Gözleri şoklar açılırken gelenlere ardından arkasına baktı. "Yoksa o kadar süredir uyuyor muydum?" Katsuki yanını gösterdi. "Uyuyordunuz." Denki'yi gördüğünde nasıl böyle bir şey olduğunu düşünüyordu. Utanmak istese de yeteri kadar rezil olduğunu biliyordu.

"Neyse artık yapacak bir şey yok. Bize bakan sen oldun anlaşılan Katsu-nii." Kocaman gülümsedikten sonra Denki'yi gözüne kestirdi ve sarsmaya başladı. Çocuk korkarak uyandı. "Ne oldu sorun mu var?"çevresine bakınca neler olduğunu anlaması sadece birkaç saniye sürdü. "Eh, en azından uykumu aldım." Sonra ayağa kalktı ve gerindi. "Ee akşam yemeği hazırlayacak miyiz?"
...

Akşam yine uzun toplantıdan gelen Deku ve Kiri ile beraber akşam yemeği yediler. Gün içi yapılan normal muhabbetten sonra Ochako işi için evine gitmeliydi, Denki de kursu olduğunu söyleyince Krishima da onları bırakmak için evden ayrıldı.

"Deku, oda." Ayağa kalktı. "Elbette." Tooru sürat astı. "Saat daha dokuz buçuk. Katsu-nii. Biraz daha kalsaydın." Gözlerini devirdi. "İyi geceler güneş topu. Bazıları gibi tüm gün uyumadım." Kızsa da cevap vermedi ve Eiji ile oyun oynamaya devam etti. "İyi geceler ni-chan."

İsmiyle hitap etmesine fazla alıştığı için anlık olarak şaşırsa da gülümsedi. "İyi geceler kızlar." Deku onu kucağına alıp odaya geldi. "Gerçekten Kacchan, yorgun filan mı hissediyorsun?" Kafasını iki yana salladı. Ayakları şu şekilde olmasa asla istemeyeceği bir şey isteyecekti. "Hayır."
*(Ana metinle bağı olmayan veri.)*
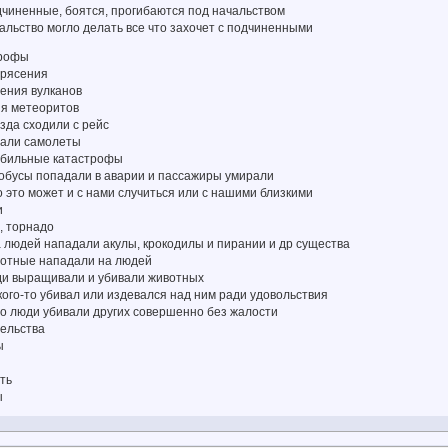
дчиненные, боятся, прогибаются под начальством
альство могло делать все что захочет с подчиненными
трофы
трясения
ения вулканов
я метеоритов
зда сходили с рейс
дали самолеты
обильные катастрофы
тобусы попадали в аварии и пассажиры умирали
это может и с нами случиться или с нашими близкими
и
, торнадо
 людей нападали акулы, крокодилы и пирании и др существа
вотные нападали на людей
ди выращивали и убивали животных
кого-то убивал или издевался над ним ради удовольствия
но люди убивали других совершенно без жалости
ельства
ы
ть
ы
Onu bıraktığı yatakta yanına oturdu. "O halde?" Gözlerini kaçırdı ve ayağını kendine sardı. "Duş almama yardım et." Deku ona şaşkınlıkla bakarken yanan yanaklarına ve temizlik hassasiyetine küfürler ediyordu. Kaç gündür duş al(a)madığı için kötü hissetmeye başlamıştı.

"Ş-şey tabi." Ona baktığında kendinin iki katı kızardığını görmüştü. "Benim tercihim değil sargılar ıslanmamalı" kafasını salladı. "Biliyorum. Ben duşu hazırlayım. Bir tabure koyarız. Ayrıca yerle temas etmemen için daha ufak bir şey."
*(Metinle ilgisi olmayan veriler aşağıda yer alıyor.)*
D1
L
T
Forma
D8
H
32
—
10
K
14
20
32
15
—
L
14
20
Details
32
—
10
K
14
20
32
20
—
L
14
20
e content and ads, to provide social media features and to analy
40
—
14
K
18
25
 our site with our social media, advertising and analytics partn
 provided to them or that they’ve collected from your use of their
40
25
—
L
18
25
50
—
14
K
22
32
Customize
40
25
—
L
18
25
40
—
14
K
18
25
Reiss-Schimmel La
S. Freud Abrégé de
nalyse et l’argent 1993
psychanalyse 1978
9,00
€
10 dakika sonra sadece baksırıyla üstünde sadece kısa şortu olan Deku'nun kucağındaydı. Utansa dahi belli etmek istemiyordu ama kulakları aşağı düşmüştü. "Kacchan bu kadar utangaç olmanı beklemiyordum." Kıkırdadı ve kulağına fısıldadı
"seni zaten biliyorum Kedicik." Sırtına batan tırnaklar kesinlikle uyarıydı.

"Tamam tamam." Banyoya girip duş icerisinde bulunan tabureye bıraktı ve ayaklarını daha kısa olan tabureye koydu. Suyu Deku ayarladıktan sonra yavaş şekilde saçlarını kourtmeye basladı. "Bu şampuan benim de şampuanım. Uzun süredir saçlarımız aynı kokuyordu."